Blocking entry: Browsers offer prime attack vector
Blocking entry: Browsers offer prime attack vector

Loaded on nearly every desktop in the enterprise, browsers are a prime vector for attack, but remedies are on hand, reports Alan Earls.

Lee Urbina, chief financial officer for US Infrastructure Holdings, a Texas-based energy company, had a problem. The core of the company's business is finding and locking in key assets at a favorable price. How that is done and at what cost is of great interest to competitors. So, among other concerns, Urbina began to think of the browser software deployed across the company as yet another inviting window through which unauthorized people could gain access to key data.

“The information our company handles is very confidential, and we know people are always trying to get into our servers,” he says. Because of his concerns, Urbina recently deployed Protect On Q (POQ), a web-based product from Austin, Texas-based Quarri, that “locks down browsers” to not only ward off malware, but to prevent unauthorized use and replication of sensitive data.

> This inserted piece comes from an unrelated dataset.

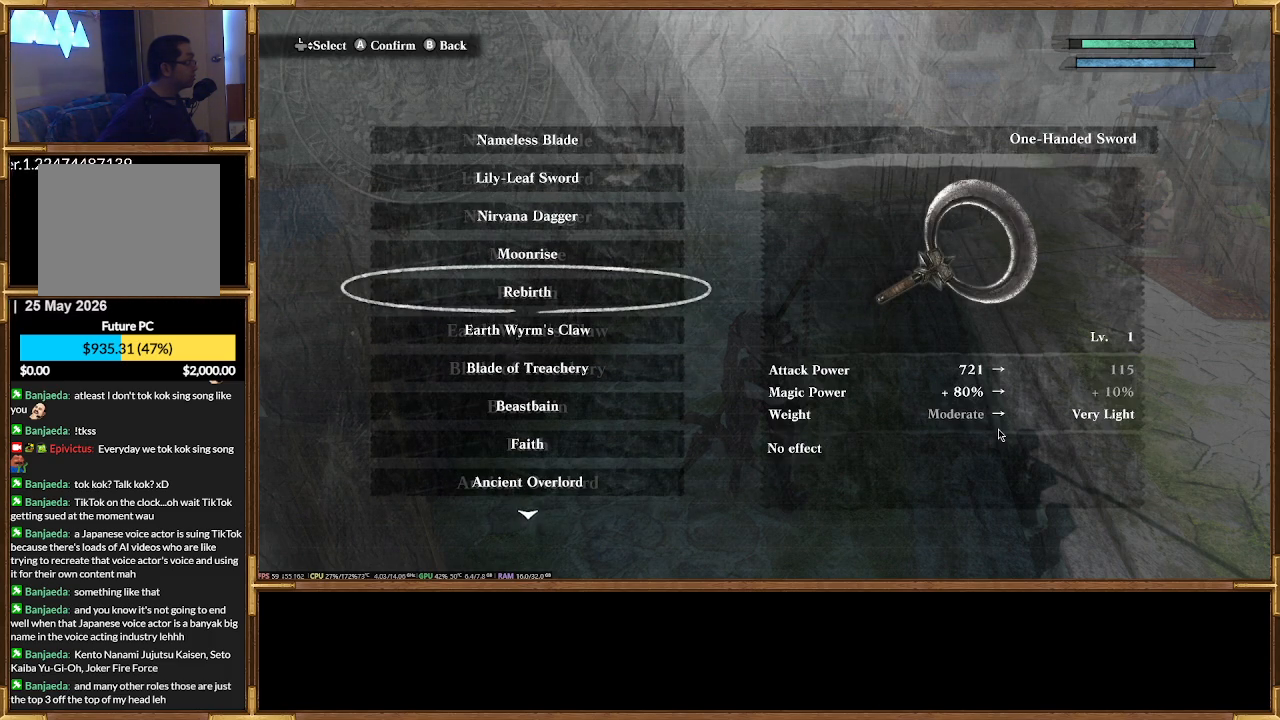
{"buttons": ["DPAD_DOWN"], "events": [[333, "DPAD_DOWN", "down"]]}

Urbina says POQ has not solved all his organization's security issues, but has clearly helped. “Our IT department was spending all its time dealing with these things before, but now that POQ is in place, the workload is much lower,” he says.

Although browsers are but one element in maintaining IT security, their ubiquity makes them important, both as possible unwitting accomplices in a cyber attack and, conversely, as potential allies in efforts to boost security.

Browser security is, in fact, an important element in keeping malware attacks at bay, says Ryan Naraine, security evangelist at Kaspersky Lab. “Most modern browsers include features to block or limit phishing and other web-based attacks, but security vulnerabilities in browsers and other desktop applications also can be exploited to infect computers with malware,” he says. Fortunately, browser makers are constantly adding new security features to keep hackers at bay, he says. For instance, Google Chrome contains a “sandbox” to limit the damage from successful hacker attacks, while Microsoft Internet Explorer and Mozilla Firefox contain many new anti-exploit mechanisms. But, as with all aspects of the fight against cyber crime, it continues to be a cat-and-mouse game.